» Assignment:
Your answer should consist of each line below that includes the word "application".

» Data under study:
════

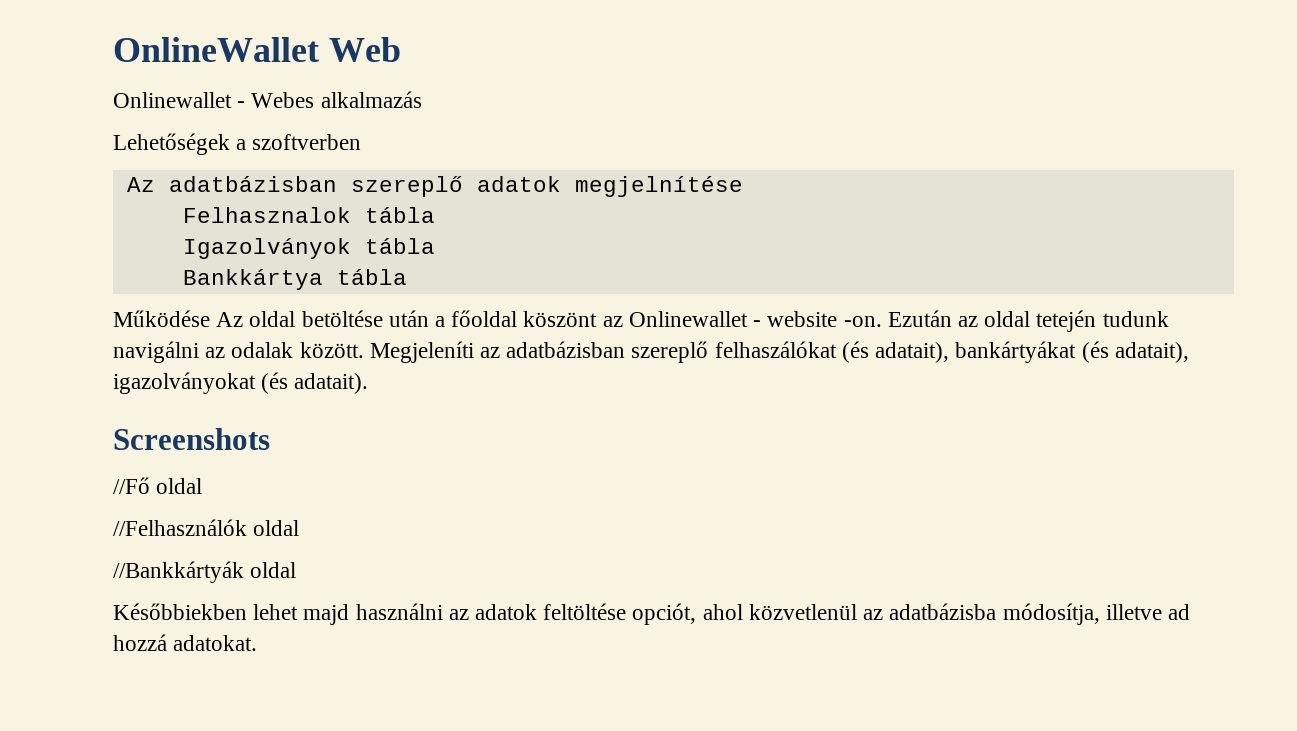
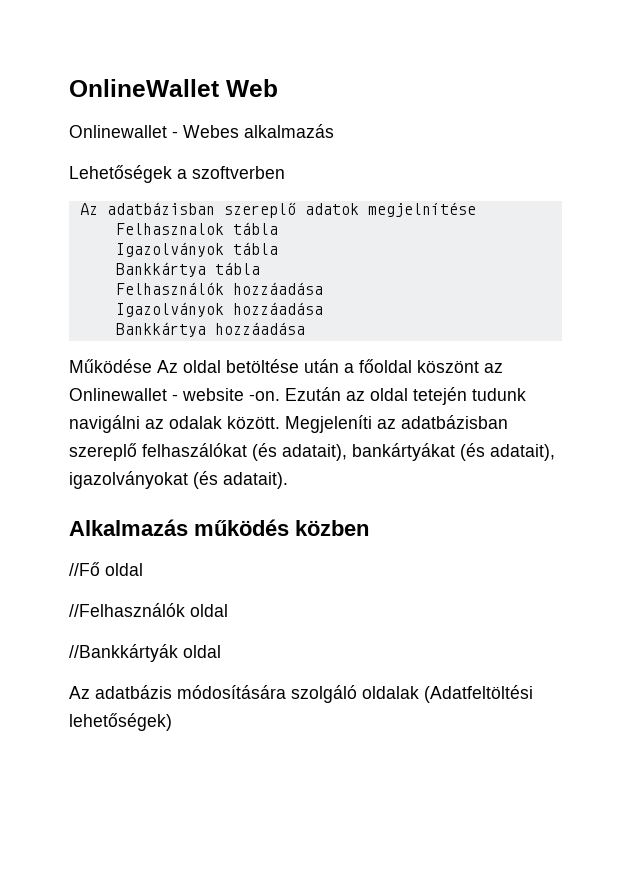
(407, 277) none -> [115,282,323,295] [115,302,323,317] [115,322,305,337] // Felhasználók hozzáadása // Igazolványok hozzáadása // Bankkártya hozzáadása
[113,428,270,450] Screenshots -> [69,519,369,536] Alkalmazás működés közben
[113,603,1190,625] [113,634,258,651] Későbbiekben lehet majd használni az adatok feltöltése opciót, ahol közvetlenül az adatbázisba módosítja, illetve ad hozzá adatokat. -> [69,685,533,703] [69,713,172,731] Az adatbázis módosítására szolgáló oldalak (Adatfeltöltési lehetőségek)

════

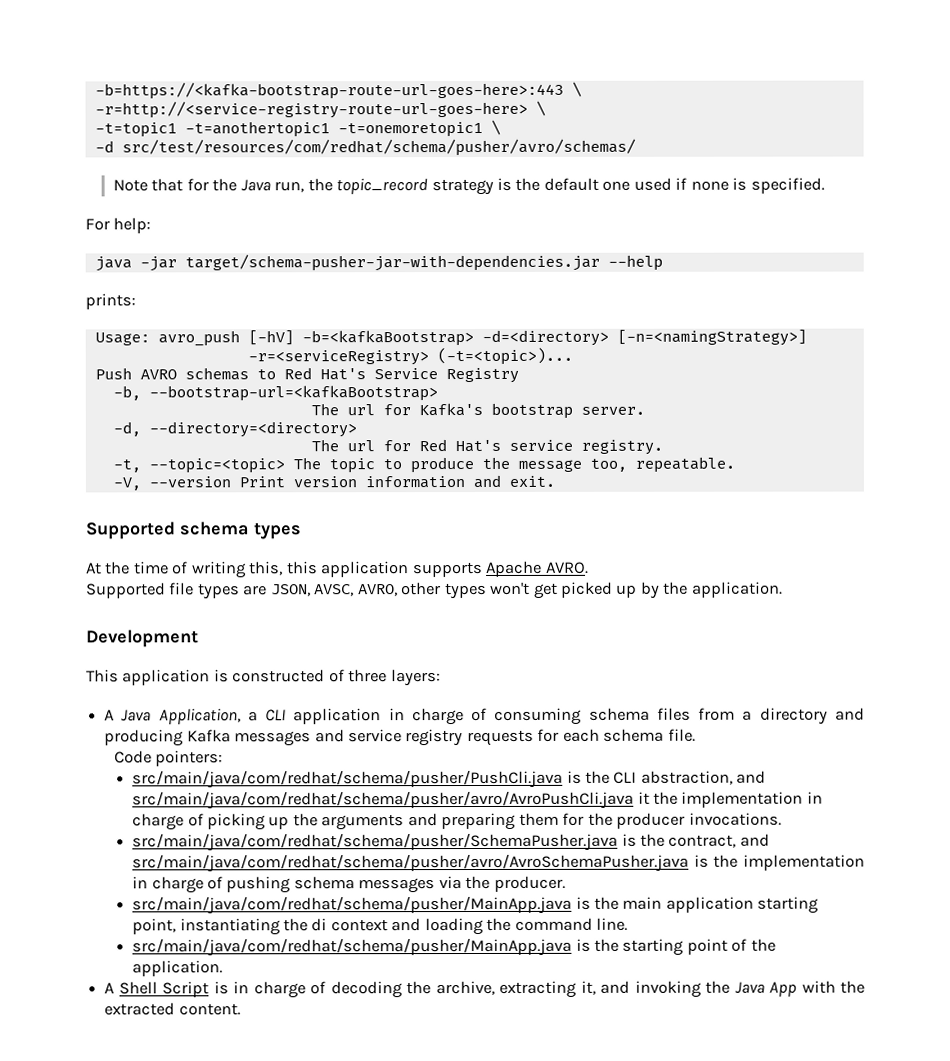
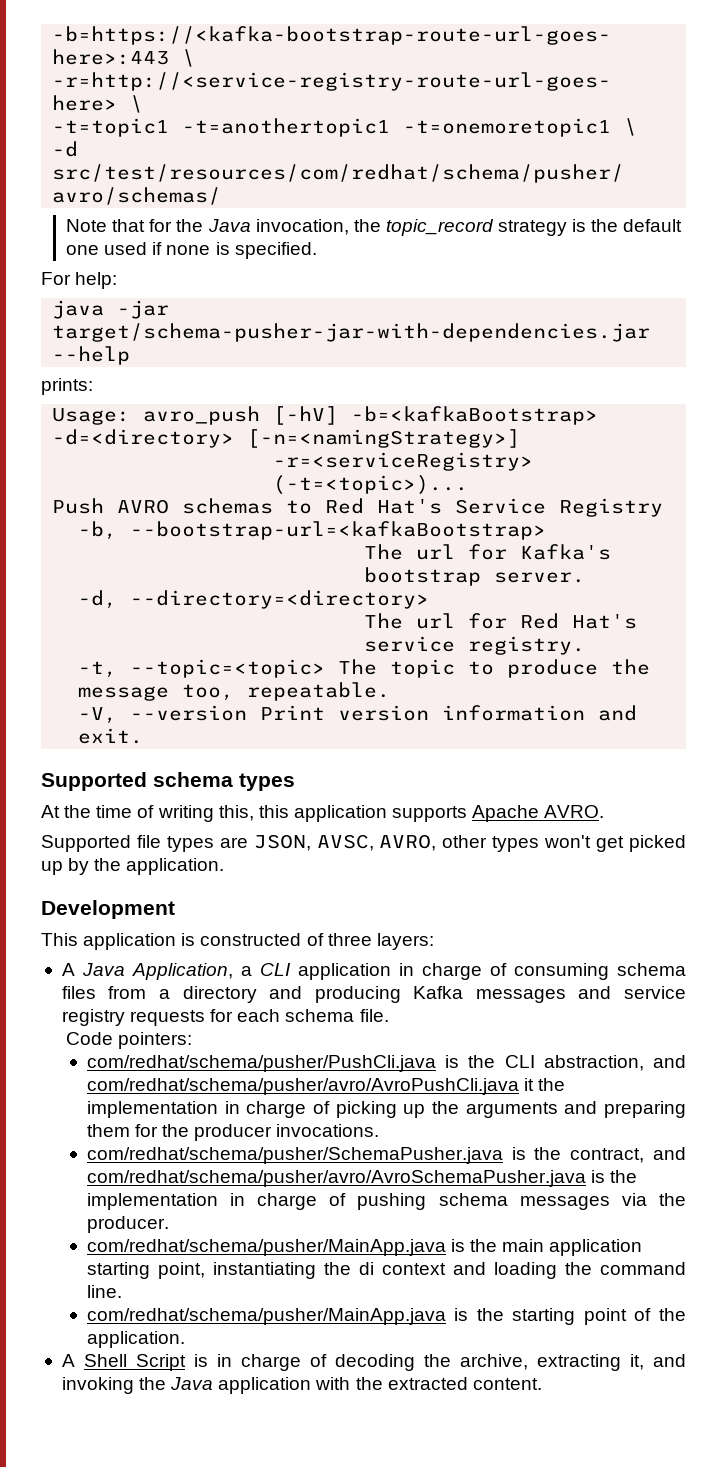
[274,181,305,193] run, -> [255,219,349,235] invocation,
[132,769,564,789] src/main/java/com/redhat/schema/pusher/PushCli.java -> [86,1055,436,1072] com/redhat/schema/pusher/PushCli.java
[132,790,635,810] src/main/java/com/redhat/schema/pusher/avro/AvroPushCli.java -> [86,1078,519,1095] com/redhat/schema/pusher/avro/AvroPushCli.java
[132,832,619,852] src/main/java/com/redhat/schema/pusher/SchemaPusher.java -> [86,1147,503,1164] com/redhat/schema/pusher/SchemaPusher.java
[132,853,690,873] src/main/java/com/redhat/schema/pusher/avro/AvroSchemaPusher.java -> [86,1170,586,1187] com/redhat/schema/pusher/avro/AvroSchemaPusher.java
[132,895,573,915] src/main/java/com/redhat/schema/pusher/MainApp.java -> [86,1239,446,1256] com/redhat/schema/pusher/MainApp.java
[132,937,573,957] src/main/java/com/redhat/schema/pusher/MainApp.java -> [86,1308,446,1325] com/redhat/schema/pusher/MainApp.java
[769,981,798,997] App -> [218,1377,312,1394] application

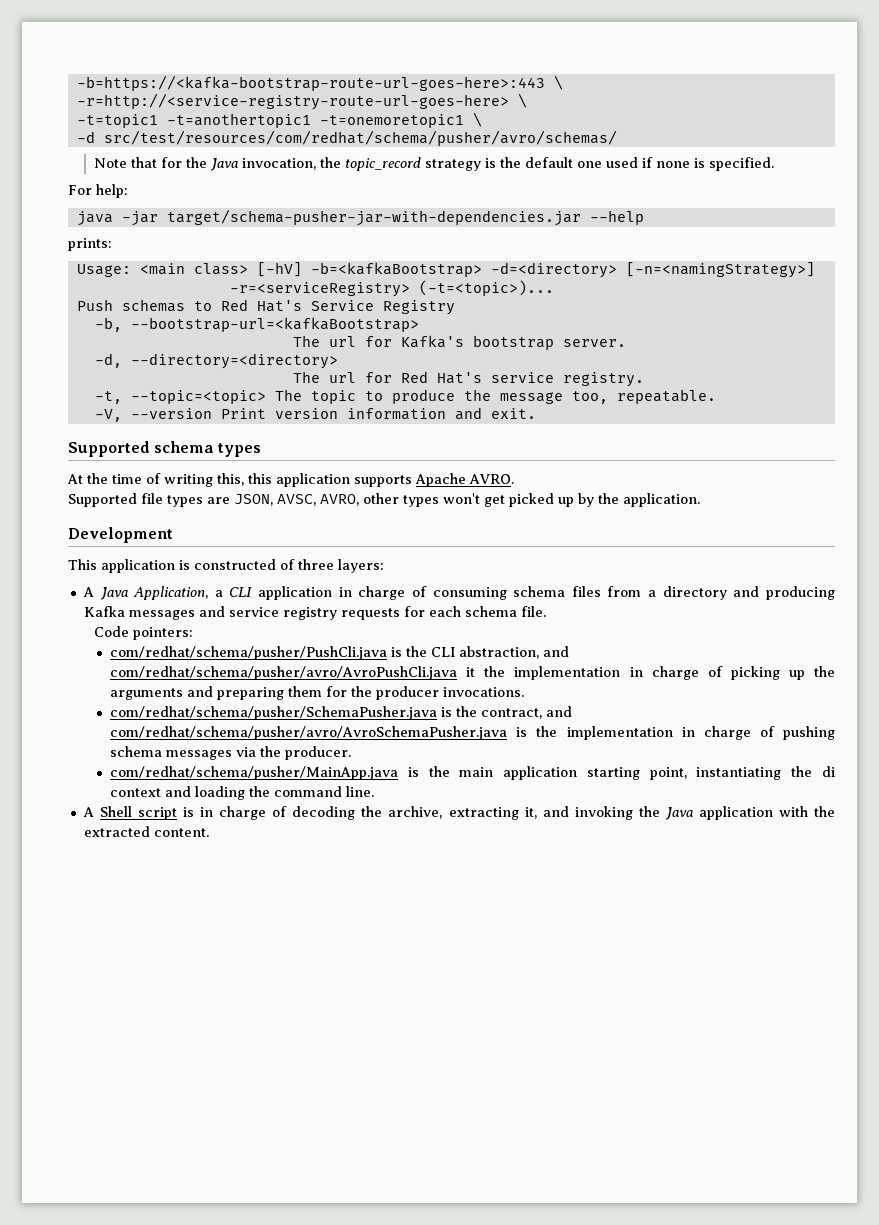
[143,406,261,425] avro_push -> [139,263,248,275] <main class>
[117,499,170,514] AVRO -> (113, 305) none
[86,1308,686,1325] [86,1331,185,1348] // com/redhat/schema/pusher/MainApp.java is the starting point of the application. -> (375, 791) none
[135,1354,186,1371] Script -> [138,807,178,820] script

════

» Exercise solution:
[769,981,798,997] App -> [218,1377,312,1394] application
[86,1308,686,1325] [86,1331,185,1348] // com/redhat/schema/pusher/MainApp.java is the starting point of the application. -> (375, 791) none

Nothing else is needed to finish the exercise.